Aim of the exercise:
Please answer from the co-authorship network excerpt below: what nationality made up almost all of the third largest component?
*** Opening of Document extract ***
Percentage of nodes in the main component in the co-authorship network

Table 1 Components and clustering coefficient across different fields.
Fig. 7
figure 7

Trends of clustering coefficient and modularity in co-authorship network

A closer examination of the co-authorship network shows that, beyond the two largest components, there were relatively few international collaborations. The largest component was composed of scholars mainly from the U.S. (28.53), Canada (27.12%), U.K. (26.84%), and Germany (10.45%); the second largest component was composed of scholars from the U.S. (39.71%), the Netherlands (30.88%), and Japan (5.88%); and the third component was composed almost entirely of Italian scholars (96.97%) see (Fig. 8).

Fig. 8
figure 8

Three largest components in the co-authorship network

As shown in Fig. 9, beyond the three largest components, the rest of the components are very small. Furthermore, the dominance of single-country co-authorship becomes even more salient in smaller components and the network is mainly highly fractured along national boundaries. The distribution of the main participating countries in DH research is shown in Fig. 10.

Fig. 9
figure 9

Part of the co-authorship network. Nodes colored by nationality of author affiliations. Cross- country linkages are marked. (Color figure online)
*** Close of Document extract ***
*** Opening of Raw data ***
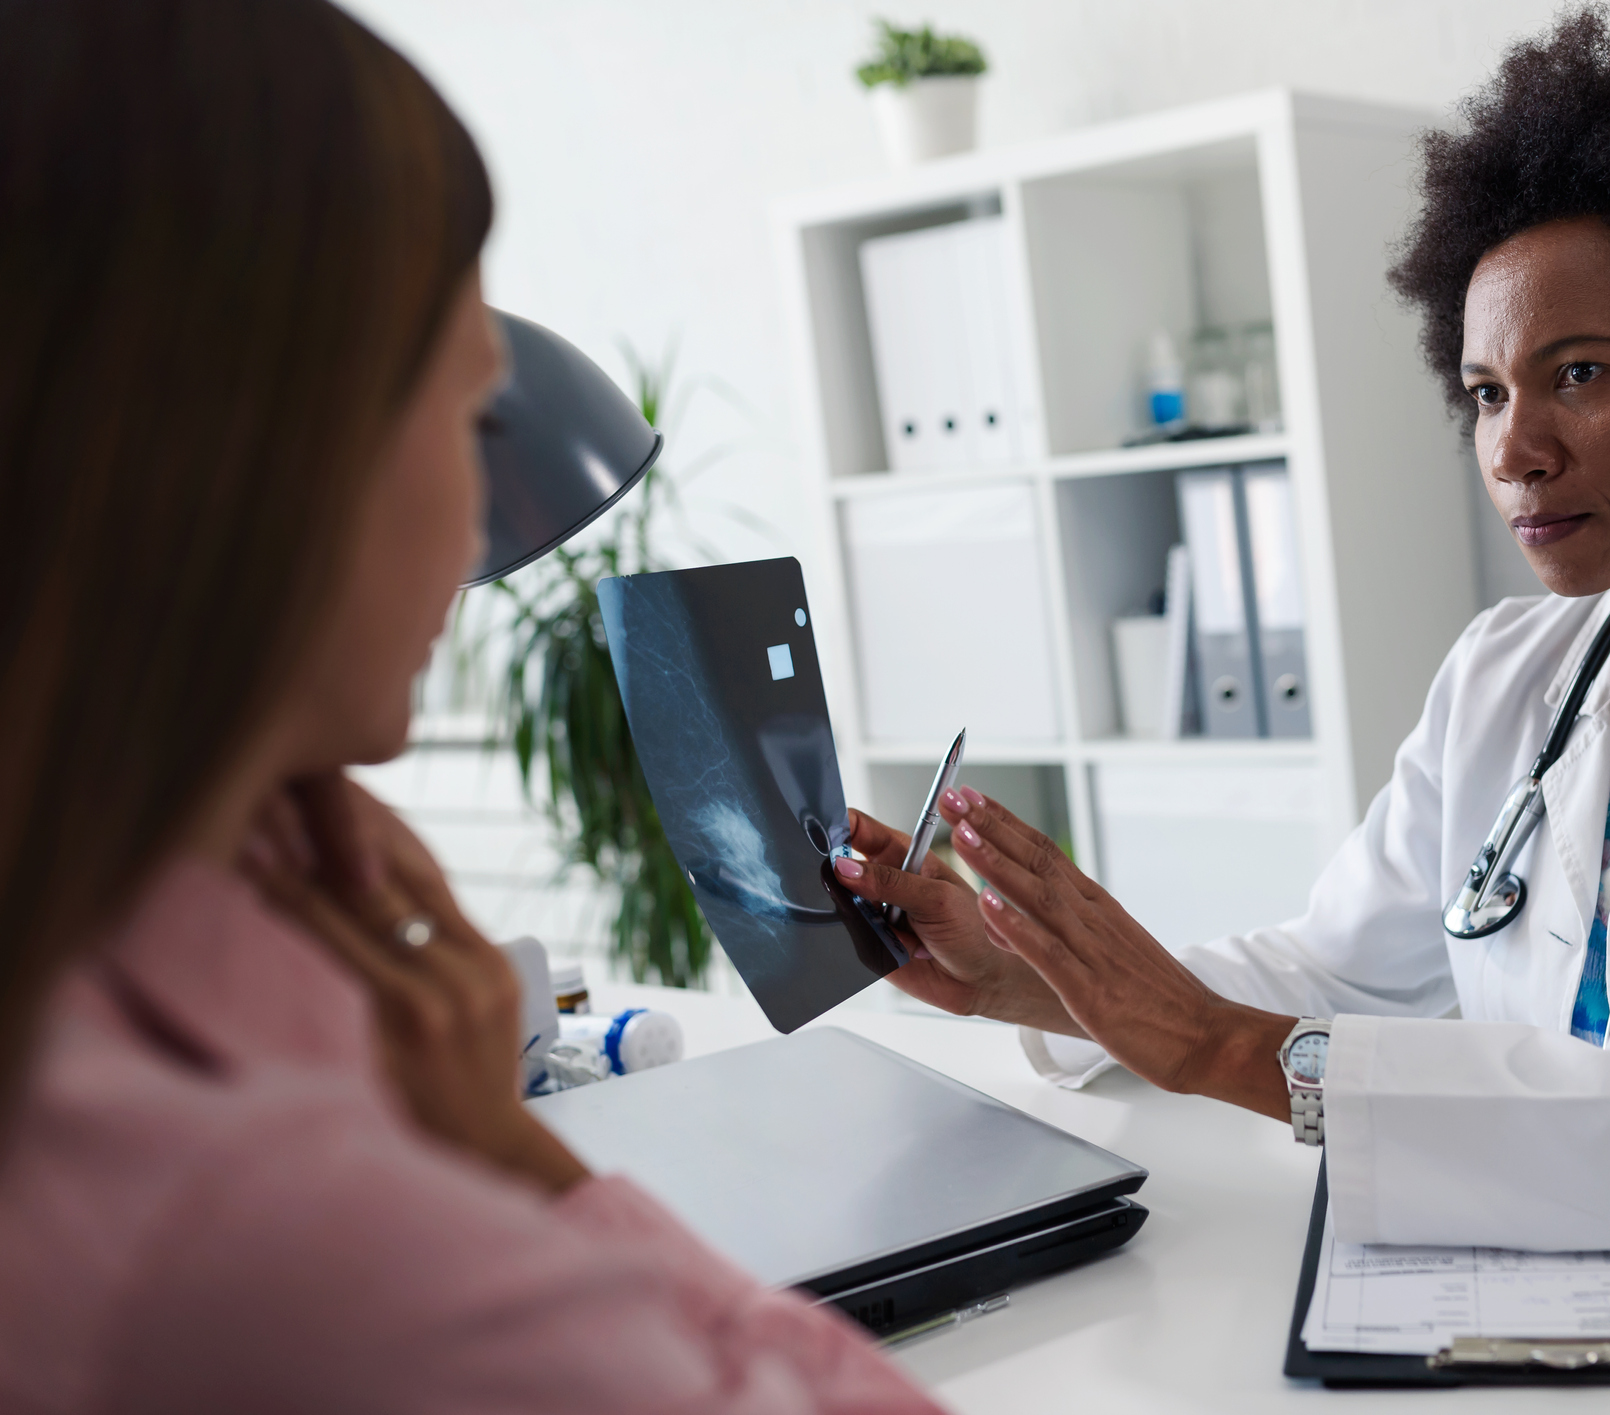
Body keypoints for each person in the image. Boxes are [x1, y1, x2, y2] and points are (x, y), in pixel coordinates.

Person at [833, 1, 1610, 1252]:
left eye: (1579, 374)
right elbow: (1338, 971)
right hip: (1568, 1276)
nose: (1513, 449)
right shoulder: (1509, 673)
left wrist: (1218, 1046)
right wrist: (1034, 973)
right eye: (1486, 391)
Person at [0, 2, 942, 1409]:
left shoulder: (179, 916)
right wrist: (511, 1157)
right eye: (469, 407)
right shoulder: (263, 1231)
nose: (483, 524)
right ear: (273, 457)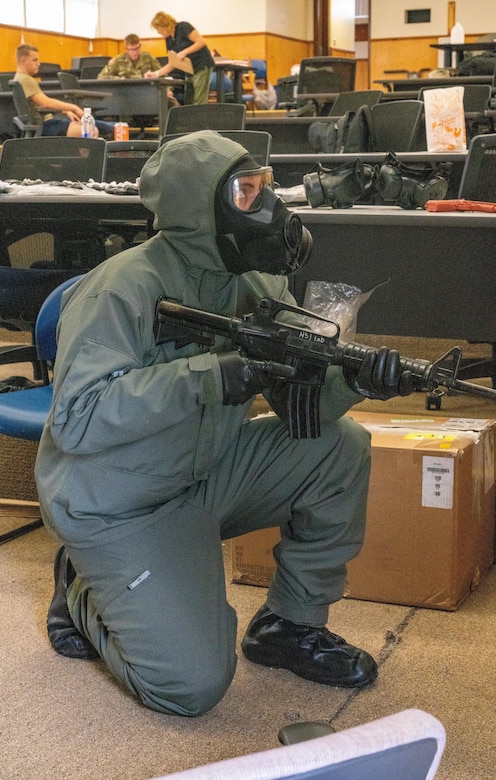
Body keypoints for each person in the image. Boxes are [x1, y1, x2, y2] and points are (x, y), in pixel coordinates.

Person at [35, 130, 414, 717]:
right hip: (119, 503)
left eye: (263, 186)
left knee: (341, 447)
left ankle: (289, 626)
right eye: (244, 192)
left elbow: (298, 407)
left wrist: (358, 381)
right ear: (197, 206)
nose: (267, 207)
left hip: (208, 472)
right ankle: (83, 587)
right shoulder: (119, 287)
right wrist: (210, 376)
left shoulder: (259, 284)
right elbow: (78, 421)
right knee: (189, 688)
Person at [14, 44, 112, 138]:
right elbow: (46, 103)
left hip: (46, 123)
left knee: (97, 126)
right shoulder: (26, 80)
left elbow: (37, 104)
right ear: (23, 61)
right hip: (46, 126)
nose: (38, 63)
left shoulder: (19, 78)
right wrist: (73, 108)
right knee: (92, 130)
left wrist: (65, 110)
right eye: (35, 60)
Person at [145, 12, 215, 105]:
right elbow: (173, 63)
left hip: (201, 65)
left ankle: (200, 118)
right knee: (188, 100)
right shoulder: (168, 39)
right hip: (188, 70)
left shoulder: (183, 27)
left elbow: (201, 42)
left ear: (165, 25)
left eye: (158, 29)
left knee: (199, 100)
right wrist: (156, 74)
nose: (158, 32)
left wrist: (184, 52)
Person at [97, 33, 162, 79]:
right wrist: (119, 79)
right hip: (125, 93)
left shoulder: (148, 58)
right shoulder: (118, 60)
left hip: (145, 91)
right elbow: (101, 77)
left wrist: (167, 90)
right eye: (131, 49)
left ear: (140, 46)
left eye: (136, 48)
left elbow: (163, 75)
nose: (134, 52)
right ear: (126, 49)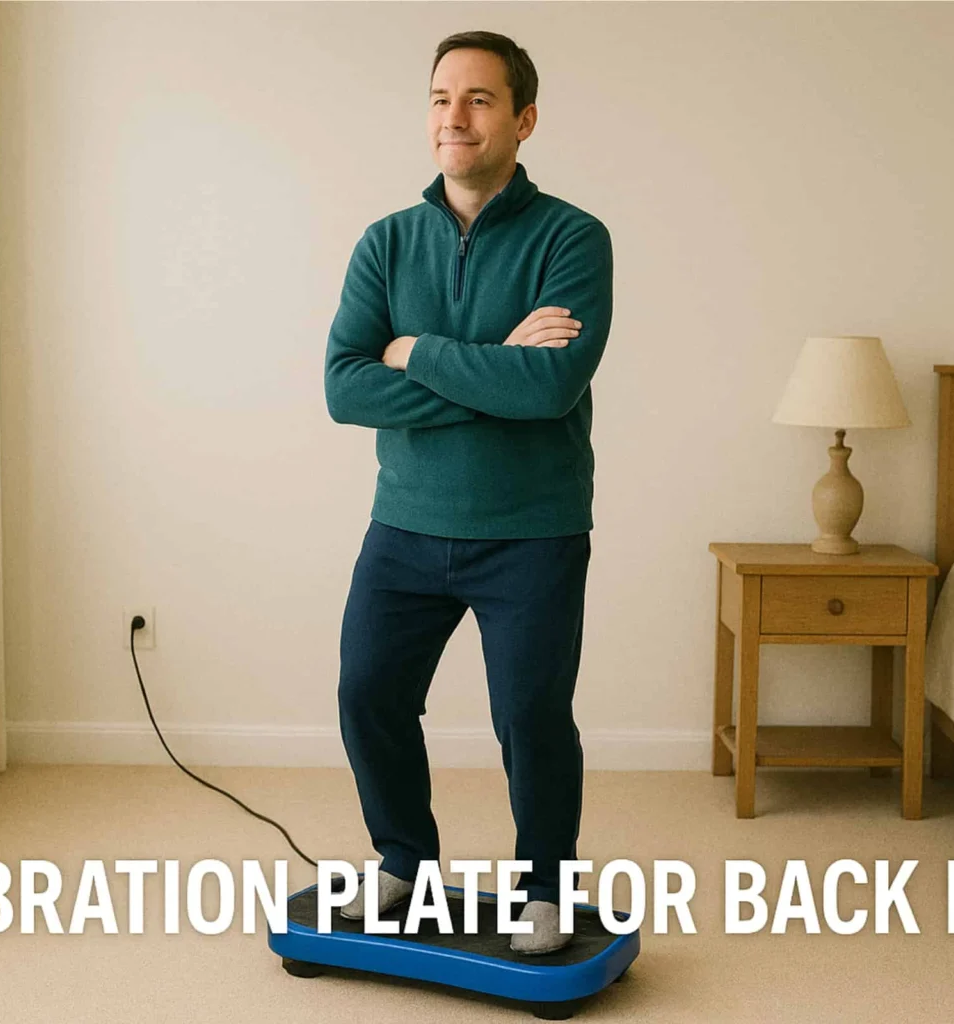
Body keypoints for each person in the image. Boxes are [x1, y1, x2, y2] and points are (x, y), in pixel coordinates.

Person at [323, 29, 613, 955]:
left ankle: (546, 887)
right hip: (405, 524)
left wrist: (414, 351)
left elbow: (548, 388)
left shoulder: (573, 238)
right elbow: (344, 388)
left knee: (530, 718)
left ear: (524, 120)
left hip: (533, 530)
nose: (455, 115)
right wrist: (491, 369)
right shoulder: (386, 243)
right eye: (442, 97)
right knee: (368, 694)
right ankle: (403, 862)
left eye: (480, 99)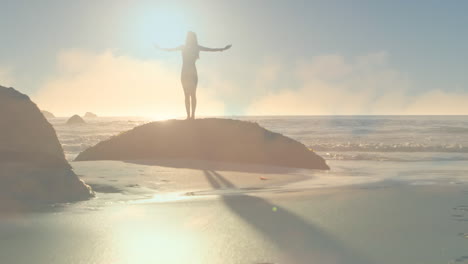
*** Close of Raw data ***
Response:
Italian scholars, at 96.97%.